Additionally, a labels_train.csv file provides the corresponding labels for the training images.
Several CNN architectures, including ResNet-18, ResNet-34, and ResNet-50, were experimented with to build models capable of accurately classifying chest X-ray images. Due to the relatively small dataset size, smaller and less complex architectures, like ResNet-18 and ResNet-34, performed better than more complex models.
To improve model generalization and prevent overfitting, various data augmentation techniques were employed such as:
- Rotation
- Shear transformations
- Scaling
- Zooming
- Adjusting brightness and contrast
These augmentations helped diversify the dataset and improved the model's ability to generalize to unseen test data.
Two learning rate schedulers were explored:
- ReduceLROnPlateau: Decreases the learning rate when the validation accuracy plateaus, allowing finer adjustments during training.
- CyclicLR: Helps the model escape local minima by cyclically increasing and decreasing the learning rate.
Ensemble models combining different ResNet architectures were created to lower variance and leverage the strengths of different models. The ensemble models consistently outperformed individual models in terms of accuracy.
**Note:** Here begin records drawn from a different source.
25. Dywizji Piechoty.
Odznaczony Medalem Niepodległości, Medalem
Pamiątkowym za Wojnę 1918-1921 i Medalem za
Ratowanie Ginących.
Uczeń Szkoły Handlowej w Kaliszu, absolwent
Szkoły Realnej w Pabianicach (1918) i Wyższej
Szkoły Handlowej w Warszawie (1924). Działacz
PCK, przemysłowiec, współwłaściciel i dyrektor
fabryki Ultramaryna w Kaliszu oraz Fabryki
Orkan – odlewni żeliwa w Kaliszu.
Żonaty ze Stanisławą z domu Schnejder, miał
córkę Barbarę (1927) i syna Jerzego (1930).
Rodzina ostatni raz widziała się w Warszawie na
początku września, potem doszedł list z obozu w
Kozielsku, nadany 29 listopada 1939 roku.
Automatic image generation was used to increase the number of images in each class to meet target class sizes, ensuring balanced datasets. For example, when the number of images per class was set to 50,000, additional images were generated using augmentations. Experiments were conducted with different target sizes such as 50,000, 30,000, and 20,000 images per class to assess the impact on model performance. This method of balancing the dataset through automated image generation helped enhance the model's ability to distinguish between classes.
The results of the experiments indicate that the ensemble models performed better than the individual models in detecting pneumonia from chest X-ray images. Below is the table summarizing the performance of various models based on test accuracy:
| Model Name | Architecture(s) Used | Accuracy (%) |
|---|---|---|
| V6EB3 | ResNet-18 (V3R18), ResNet-50 (V3R50), ResNet-50 (V7R50) | 86.472 |
| V5EB2 | ResNet-18 (V3R18), ResNet-50 (V3R50) | 86.301 |
| V7EB3 | ResNet-18 (V3R18), ResNet-50 (V3R50), ResNet-50 (V1R50) | 86.130 |
| V2EB4 | ResNet-18 (V3R18), ResNet-50 (V3R50), ResNet-50 (V7R50), ResNet-50 (V15R50) | 85.787 |
| V1R50 | ResNet-50 | 85.445 |
| V3R18 | ResNet-18 | 84.589 |
| V3R50 | ResNet-50 | 84.246 |
| V7R50 | ResNet-50 | 83.732 |
| V15R50 | ResNet-50 | 83.732 |
| V4R50 | ResNet-50 | 83.39 |
| Model Name | Samples per Class (*1000) | Batch Size | Learning Rate | Epochs Trained | Accuracy (%) |
|---|---|---|---|---|---|
| V1R50 | 30 | 9 | 0.0001 | 7 | 85.445 |
| V3R18 | 30 | 32 | 0.001 CLR | 14 | 84.589 |
| V3R50 | 50 | 60 | 0.0001 RLRP | 53 | 84.246 |
| V7R50 | 30 | 120 | 0.0001 | 10 | 83.732 |
| V15R50 | 30 | 32 | 0.0001 CLR | 24 | 83.732 |
| V4R50 | 50 | 9 | 0.0001 RLRP | 9 | 83.39 |
The highest accuracy of 86.472% was achieved by the V6EB3 ensemble model, which combined ResNet-18 and ResNet-50 models. The V5EB2 ensemble model came close with an accuracy of 86.301%. Individual models like V1R50 (ResNet-50) achieved 85.445%, while V3R18 (ResNet-18) achieved 84.589%, demonstrating that smaller models can perform competitively with proper hyperparameter tuning.
The experiments showed that ensemble models significantly outperformed individual models in pneumonia detection from chest X-rays. Specifically, models combining ResNet-18 and ResNet-50 architectures yielded the highest accuracies. ResNet-18 demonstrated strong performance, especially with learning rate schedulers like ReduceLROnPlateau.
Data augmentation and learning rate scheduling played a critical role in improving model performance. In future work, it is planned to further enhance the models by exploring new hyperparameters, expanding the dataset, and potentially using transfer learning techniques. This project demonstrates the potential of deep learning in automating medical diagnostics for pneumonia detection.